> EXCERPT TO READ:
━━━━━━━━━━━━━━━━━━━━━━━━━━━━━━
The user tables have many indexes, or user keys share long common prefixes (which is the norm in TiDB — all keys for a table start with t{tableID}_r or t{tableID}_i{indexID}). The longer the common prefix, the more expensive each Red-Black Tree comparison becomes, and the more CPU cycles are wasted on redundant byte comparisons.

Make hot-path data structures and algorithms cache-friendly. Some performance wins are not about distributed execution at all—they come from replacing a core in-memory mechanism with one that matches the workload’s key shapes. In TiDB, transactional workloads often involve keys with long common prefixes. Replacing comparison-heavy structures with prefix-friendly ones (e.g., radix-tree style indexing for transactional mem-buffers) reduces CPU cycles per mutation and improves cache locality. The result is higher throughput and, importantly, less latency jitter under load.

The “comparison problem” of Red-Black Tree based MemDB in TiDB:

Fig. 5: Red-Black Tree MemDB CPU profile showing comparison-heavy hot path

TiDB 8.5 replaces the Red-Black Tree with ART as the default membuffer. ART is a radix tree-based in-memory index that:

Provides O(k) lookup complexity where k is key length, independent of the number of keys.
Is particularly efficient for keys with long common prefixes (e.g., table prefixes, index prefixes).
Offers better cache locality compared to pointer-based tree structures.

Fig. 6: ART MemDB reduces DML execution time across workloads compared to Red-Black Tree

From the copy table(“insert into select * from”), update_non_index, update_index, delete benchmark tests using sysbench schema, ART-based memdb all shows better performance.

The Reorder

When this matters: The TiKV stores in the target cluster hold large data volumes (multiple TB per node), resulting in high SST file counts (100K–200K). Under these conditions, storage metadata operations (like acquiring async snapshots) hold mutexes for durations that scale with file count, blocking foreground read and write operations. This is the primary cause of the rare-but-catastrophic multi-second latency spikes observed at P99.9+.

The easiest way to get minutes-long tails is to occasionally hit a “stop-the-world” style stall: Stack growth, goroutine churn, lock contention, or storage-engine critical sections that grow with data volume. TiDB 8.5 attacks this by making the system more predictable:

Pooling/reuse instead of per-request goroutine churn on common executor paths.
Move work out of contended locks (especially inside storage-engine metadata updates that can scale with SST file count).
Avoid pausing foreground work during operational tasks (for example, reduce latency impact from SST ingestion by allowing safe concurrent writes and using latching where correctness needs it). Even when these changes look “small” in microbenchmarks, they disproportionately improve P99/P999 because they remove rare-but-catastrophic stalls.

Fig. 7: As the number of SST files increases, the async snapshot duration’s tail latency is getting higher, which causes performance issues under the large data volume case.

The improvements in RocksDB are:

Make VersionStorageInfo be a pointer, so we can free it in the background thread. Previously, freeing this structure blocked the mutex, causing foreground writes to stall when SST file counts were high.
━━━━━━━━━━━━━━━━━━━━━━━━━━━━━━
> DATASET ROWS:
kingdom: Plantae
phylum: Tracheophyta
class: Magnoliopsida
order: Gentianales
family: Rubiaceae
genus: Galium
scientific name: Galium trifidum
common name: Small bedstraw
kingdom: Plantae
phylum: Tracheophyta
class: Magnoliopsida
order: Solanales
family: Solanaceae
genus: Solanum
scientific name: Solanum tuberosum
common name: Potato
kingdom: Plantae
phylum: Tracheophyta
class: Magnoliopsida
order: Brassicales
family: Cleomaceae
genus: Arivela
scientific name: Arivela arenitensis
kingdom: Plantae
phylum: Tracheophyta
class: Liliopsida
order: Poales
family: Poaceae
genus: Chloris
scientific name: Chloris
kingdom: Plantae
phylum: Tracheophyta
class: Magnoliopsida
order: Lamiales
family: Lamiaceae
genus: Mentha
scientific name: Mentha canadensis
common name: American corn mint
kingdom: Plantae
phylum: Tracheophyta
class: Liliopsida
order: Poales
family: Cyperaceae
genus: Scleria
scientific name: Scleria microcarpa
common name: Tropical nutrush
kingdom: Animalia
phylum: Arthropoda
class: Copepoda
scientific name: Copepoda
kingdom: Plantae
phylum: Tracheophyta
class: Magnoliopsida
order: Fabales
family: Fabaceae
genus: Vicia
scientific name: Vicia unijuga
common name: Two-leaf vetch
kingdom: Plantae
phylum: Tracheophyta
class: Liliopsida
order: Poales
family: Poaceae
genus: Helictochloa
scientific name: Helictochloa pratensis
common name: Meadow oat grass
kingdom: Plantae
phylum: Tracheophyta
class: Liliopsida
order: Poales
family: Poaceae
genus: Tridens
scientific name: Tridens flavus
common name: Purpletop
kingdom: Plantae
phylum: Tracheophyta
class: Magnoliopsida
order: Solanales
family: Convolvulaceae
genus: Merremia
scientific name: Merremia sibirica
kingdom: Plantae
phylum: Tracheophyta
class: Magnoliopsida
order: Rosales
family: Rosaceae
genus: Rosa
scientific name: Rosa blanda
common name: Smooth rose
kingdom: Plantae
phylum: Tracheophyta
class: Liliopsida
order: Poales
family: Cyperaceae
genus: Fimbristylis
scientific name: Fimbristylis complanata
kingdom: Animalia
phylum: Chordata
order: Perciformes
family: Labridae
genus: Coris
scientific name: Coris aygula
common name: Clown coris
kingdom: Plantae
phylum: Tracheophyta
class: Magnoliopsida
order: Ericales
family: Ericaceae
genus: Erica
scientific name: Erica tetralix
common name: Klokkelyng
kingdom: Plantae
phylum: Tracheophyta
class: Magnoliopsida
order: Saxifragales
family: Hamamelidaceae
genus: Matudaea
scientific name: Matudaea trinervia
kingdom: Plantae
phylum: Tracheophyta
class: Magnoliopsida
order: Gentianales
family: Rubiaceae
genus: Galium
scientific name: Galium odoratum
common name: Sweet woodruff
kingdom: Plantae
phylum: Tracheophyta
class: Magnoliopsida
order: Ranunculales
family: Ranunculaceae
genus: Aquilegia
━━━━━━━━━━━━━━━━━━━━━━━━━━━━━━
> PROBLEM STATEMENT:
Reproduce the TiDB performance excerpt word for word, from "When this matters: The" up to and including "common executor paths.".

> RESULT OF THIS EXERCISE:
When this matters: The TiKV stores in the target cluster hold large data volumes (multiple TB per node), resulting in high SST file counts (100K–200K). Under these conditions, storage metadata operations (like acquiring async snapshots) hold mutexes for durations that scale with file count, blocking foreground read and write operations. This is the primary cause of the rare-but-catastrophic multi-second latency spikes observed at P99.9+.

The easiest way to get minutes-long tails is to occasionally hit a “stop-the-world” style stall: Stack growth, goroutine churn, lock contention, or storage-engine critical sections that grow with data volume. TiDB 8.5 attacks this by making the system more predictable:

Pooling/reuse instead of per-request goroutine churn on common executor paths.